▶ Отрывок
========================================================================
Наследование в США сравнил с банкротством в самом негативном смысле Норман Дэси в своей легендарной, выдержавшей с 1966 г. 12 изданий, книге «Как избежать пробации!»278, предложив в качестве панацеи от бед наследования прижизненные трасты. К слову, большая часть наследственно-правовой литературы в США посвящена не столько самому наследованию, сколько способам его избежать, передавая имущество непробационным путем279.
Второй принцип – сочетание прокредиторского характера посмертной ликвидации крупных состояний с продебиторским характером наследования т. н. небольших наследств (small estates) (под которое, правда, на практике подпадает большинство наследств). Введенные в США в социальных целях нормы о распределении небольших наследств способны поколебать ликвидационную природу наследования: имущество передается напрямую наследникам под обещание удовлетворять требования кредиторов самостоятельно. «В пределах полученного наследники отвечают при непосредственном к ним обращении кредиторов», – писала о такой ситуации Н. В. Рабинович280. Причем исключительность норм о небольших наследствах преломилась о реалии жизни таким образом, что едва ли не большинство случаев наследования происходит именно «упрощенно». Впрочем, полного разрыва с ликвидационной природой наследования не происходит и в этом случае281.
Российскому праву в этом плане сказать нечего: наш закон совершенно нельзя назвать продебиторским, поскольку он вообще не предусматривает никаких поблажек даже для ближайших наследников задолжавшего наследодателя. В то же время его трудно считать прокредиторским, так как лаконичные и даже скупые нормы об ответственности наследников за должника лишь обозначают позицию законодателя, но в сущности не способны серьезно помочь кредиторам.
Третий принцип – сохраняемая рядом штатов партикулярность наследования, которая выражается в дуализме наследования реального и персонального имущества (однако же и в России такой архаизм, как дробление наследственного имущества на два, подчиненных разным порядкам наследования, существовал и до революции (в отношении родового и благоприобретенного имущества), и при Советской власти (в отношении предметов домашнего обихода и остального наследства), и был отменен лишь с 2002 г., но всего на пять лет, и в 2007 г. возрожден, пусть даже с узким и факультативным применением – при наследовании выморочного имущества: в зависимости от своего вида (движимое или недвижимое) имущество наследуется разными субъектами).
Четвертый – возможность сочетания двух оснований (завещания и закона) в одном наследовании, совершенно недопустимый классическим римским правом: nemo pro parte testatus desedere potest – не может быть наследования части имущества по завещанию, а части – по закону282. Однако от него со временем отошло и романо-германское право.
========================================================================
▶ Данные
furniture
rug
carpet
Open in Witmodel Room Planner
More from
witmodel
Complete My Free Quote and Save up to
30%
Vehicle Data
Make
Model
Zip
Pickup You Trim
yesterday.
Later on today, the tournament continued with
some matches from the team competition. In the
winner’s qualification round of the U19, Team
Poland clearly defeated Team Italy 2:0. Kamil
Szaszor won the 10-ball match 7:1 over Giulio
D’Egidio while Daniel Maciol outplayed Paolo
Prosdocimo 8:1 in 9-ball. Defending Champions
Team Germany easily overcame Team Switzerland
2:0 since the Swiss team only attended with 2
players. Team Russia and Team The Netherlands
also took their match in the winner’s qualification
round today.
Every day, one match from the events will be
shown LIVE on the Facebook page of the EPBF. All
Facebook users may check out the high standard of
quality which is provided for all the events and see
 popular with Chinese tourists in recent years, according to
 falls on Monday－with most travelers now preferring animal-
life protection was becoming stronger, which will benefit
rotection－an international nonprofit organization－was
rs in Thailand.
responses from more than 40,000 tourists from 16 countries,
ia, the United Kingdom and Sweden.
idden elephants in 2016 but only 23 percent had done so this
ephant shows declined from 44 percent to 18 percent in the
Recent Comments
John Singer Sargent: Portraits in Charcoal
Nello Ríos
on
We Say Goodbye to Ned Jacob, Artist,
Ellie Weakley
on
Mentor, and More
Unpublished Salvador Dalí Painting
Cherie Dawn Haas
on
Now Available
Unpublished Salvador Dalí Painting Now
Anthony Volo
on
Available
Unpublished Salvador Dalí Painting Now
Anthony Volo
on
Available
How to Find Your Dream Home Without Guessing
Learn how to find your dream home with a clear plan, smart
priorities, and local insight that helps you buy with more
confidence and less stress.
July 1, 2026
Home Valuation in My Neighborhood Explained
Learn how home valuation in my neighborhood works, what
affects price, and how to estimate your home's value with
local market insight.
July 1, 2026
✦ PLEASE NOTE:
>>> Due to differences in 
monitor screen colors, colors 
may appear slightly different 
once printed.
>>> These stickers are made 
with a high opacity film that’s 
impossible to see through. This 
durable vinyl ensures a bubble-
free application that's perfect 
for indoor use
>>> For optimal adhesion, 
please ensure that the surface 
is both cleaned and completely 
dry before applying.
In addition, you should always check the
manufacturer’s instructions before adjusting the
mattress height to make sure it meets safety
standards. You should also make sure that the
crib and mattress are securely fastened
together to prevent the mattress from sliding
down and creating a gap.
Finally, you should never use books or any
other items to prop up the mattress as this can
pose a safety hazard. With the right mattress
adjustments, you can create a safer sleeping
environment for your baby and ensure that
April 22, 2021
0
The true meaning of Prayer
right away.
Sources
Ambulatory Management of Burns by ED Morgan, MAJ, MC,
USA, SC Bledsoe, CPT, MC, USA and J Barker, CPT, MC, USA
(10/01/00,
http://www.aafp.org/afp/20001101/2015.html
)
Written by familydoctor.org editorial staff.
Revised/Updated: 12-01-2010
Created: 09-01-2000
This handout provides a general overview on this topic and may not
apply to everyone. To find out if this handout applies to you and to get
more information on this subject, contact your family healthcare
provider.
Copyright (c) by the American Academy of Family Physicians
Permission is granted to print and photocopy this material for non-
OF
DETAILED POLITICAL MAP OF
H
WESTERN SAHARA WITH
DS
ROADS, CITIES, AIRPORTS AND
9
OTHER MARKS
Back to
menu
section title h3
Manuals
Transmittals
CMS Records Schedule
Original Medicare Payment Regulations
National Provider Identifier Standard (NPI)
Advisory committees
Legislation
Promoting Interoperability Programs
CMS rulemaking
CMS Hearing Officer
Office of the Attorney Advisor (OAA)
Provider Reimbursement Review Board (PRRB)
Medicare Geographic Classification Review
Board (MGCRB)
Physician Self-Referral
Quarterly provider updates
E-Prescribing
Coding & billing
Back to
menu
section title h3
========================================================================
▶ Задания
[1] Выпишите все годы, которые упоминаются в отрывке о наследовании.
[2] Повторите без изменений строки из раздела с данными: начните с самой первой из них и остановитесь после той, где стоит «Recent Comments».

▶ Результаты
[1] 1966, 2002, 2007

[2]
furniture
rug
carpet
Open in Witmodel Room Planner
More from
witmodel
Complete My Free Quote and Save up to
30%
Vehicle Data
Make
Model
Zip
Pickup You Trim
yesterday.
Later on today, the tournament continued with
some matches from the team competition. In the
winner’s qualification round of the U19, Team
Poland clearly defeated Team Italy 2:0. Kamil
Szaszor won the 10-ball match 7:1 over Giulio
D’Egidio while Daniel Maciol outplayed Paolo
Prosdocimo 8:1 in 9-ball. Defending Champions
Team Germany easily overcame Team Switzerland
2:0 since the Swiss team only attended with 2
players. Team Russia and Team The Netherlands
also took their match in the winner’s qualification
round today.
Every day, one match from the events will be
shown LIVE on the Facebook page of the EPBF. All
Facebook users may check out the high standard of
quality which is provided for all the events and see
 popular with Chinese tourists in recent years, according to
 falls on Monday－with most travelers now preferring animal-
life protection was becoming stronger, which will benefit
rotection－an international nonprofit organization－was
rs in Thailand.
responses from more than 40,000 tourists from 16 countries,
ia, the United Kingdom and Sweden.
idden elephants in 2016 but only 23 percent had done so this
ephant shows declined from 44 percent to 18 percent in the
Recent Comments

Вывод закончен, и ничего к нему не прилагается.